Morrison clarified on Tuesday “No, I do not believe that,” and said Shorten’s comments were a “desperate, cheap shot”.
“God’s love is for everybody. That is what I have always believed,” he said.
“I found it very disappointing that without even prompting [Bill Shorten] sought to try and politicise this. And seek to exploit opportunity for it.
“I don’t think that should have a place in this election campaign.

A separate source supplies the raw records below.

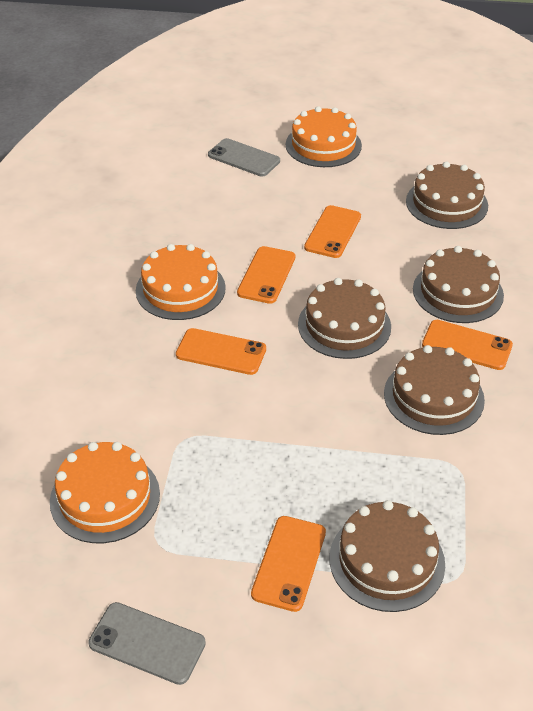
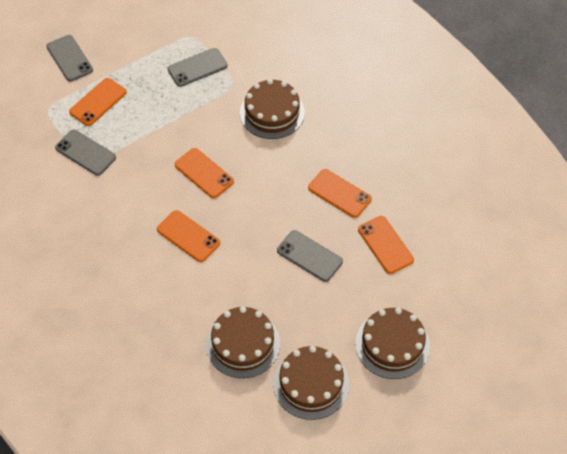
brown cake: 5 -> 4
grey phone: 2 -> 4
orange cake: 3 -> 0

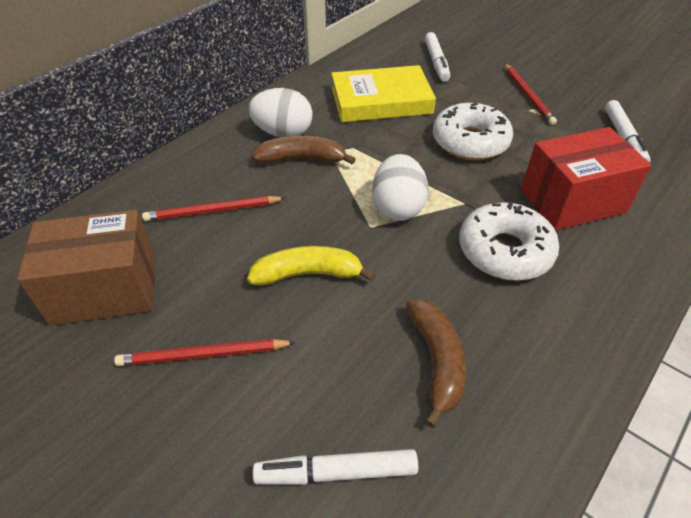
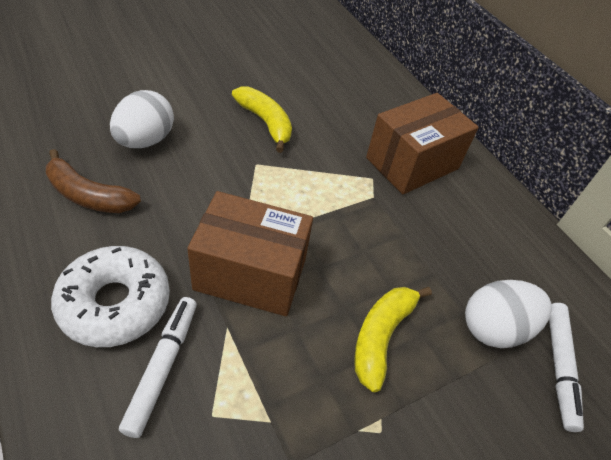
brown banana: 2 -> 1
brown box: 1 -> 2
red box: 1 -> 0
red pencil: 3 -> 0
white donut: 2 -> 1
white marker: 3 -> 2
yellow banana: 1 -> 2
yellow book: 1 -> 0

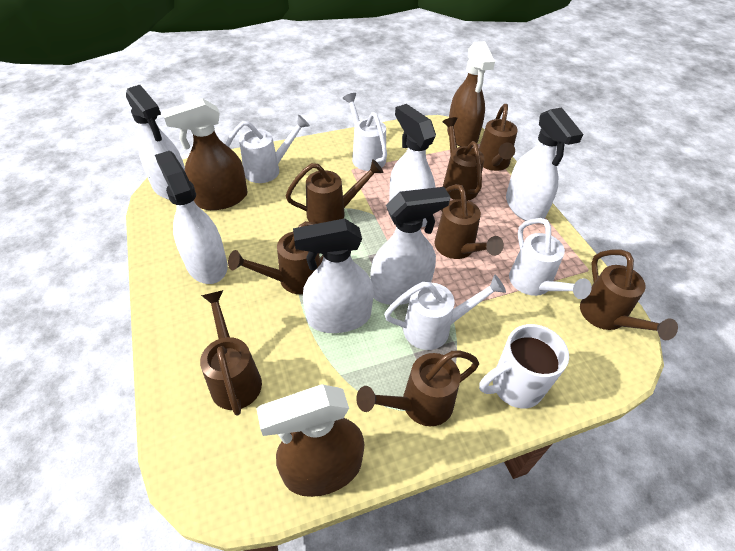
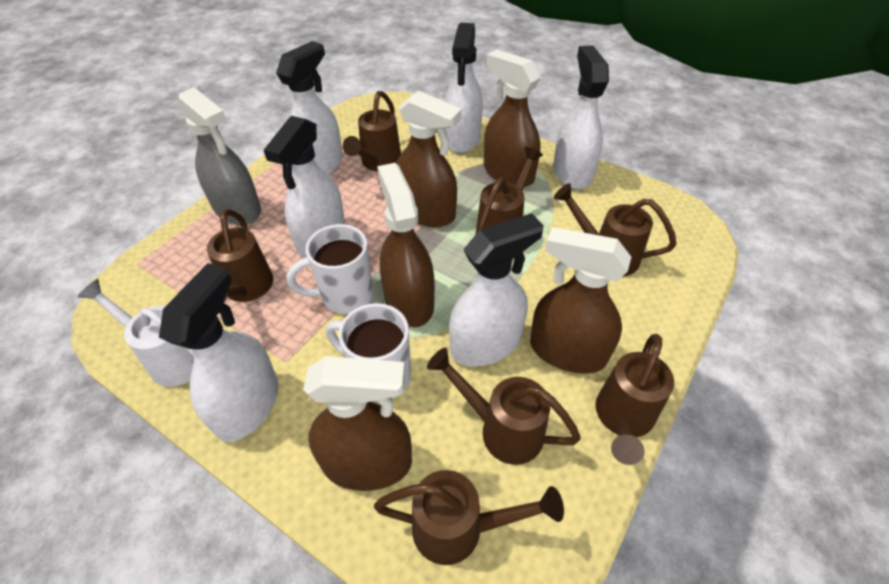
brown spray bottle: 3 -> 5
brown watering can: 8 -> 7
grey spray bottle: 0 -> 1
white mug: 1 -> 2
white watering can: 4 -> 1

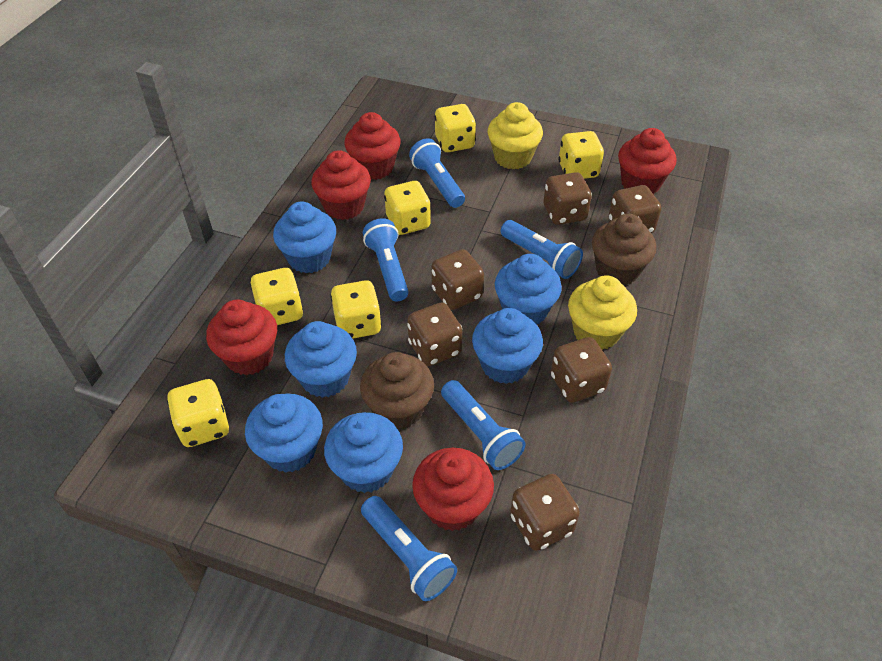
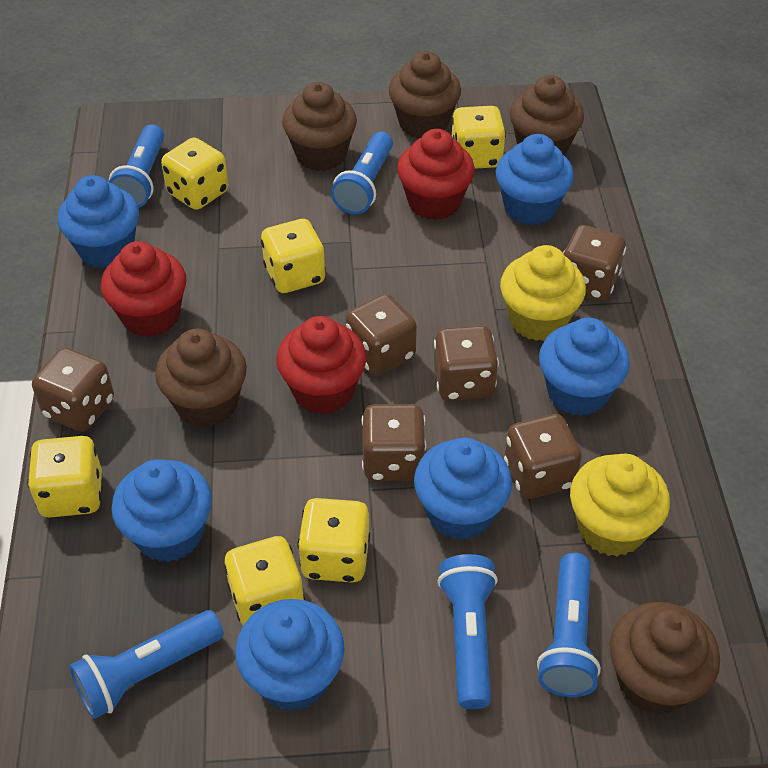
brown cupcake: 2 -> 5
red cupcake: 5 -> 3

People’s faith is people’s faith.
“I’m not running for pope, I’m running for prime minister.”
The election will be held this Saturday, May 18.
Leaders quizzed about Israel Folau’s code of conduct breach
The comments from the party leaders come as Wallabies star Israel Folau awaits sanctions from Rugby Australia over his social media posts declaring “hell awaits” homosexuals and linking transgender law reform to the devil that were widely condemned.
Last week an independent panel has found Folau committed a “high-level” breach of Rugby Australia’s professional players’ code of conduct, opening the door for the termination of Folau’s contract.
Asked about the issue at the leaders’ debate last week, Prime Minister Scott Morrison said he supported freedom of speech and freedom of religion but also backed the right of employers to terminate contracts if they are breached.
“Freedom of speech is important, but we have to exercise it responsibly, and exercise it in a society such as ours with civility and due care and consideration to others,” he said.
“In relation to what happens in matters of contract law and employment law, well we’re all subject to those, if we enter into those contracts.”
Shorten said “at one level” the controversy was a contractual negotiation but he was “uneasy about where that debate’s gone.”
“On one hand, I think Israel Folau is entitled to his views, and he shouldn’t suffer an employment penalty for it,” he said.
But he said he also understood the “hurtful impact” of Folau’s social media commentary.
“People putting out on social media that if you’re gay you’re going to go to hell, you know, I get that’s what he genuinely believes. But when you’re a public figure, that has negative impact, a hurtful impact on other people,” he said.
“I don’t think it’s a simple issue, I don’t think it’s a clear cut issue when the edges bump up against each other.”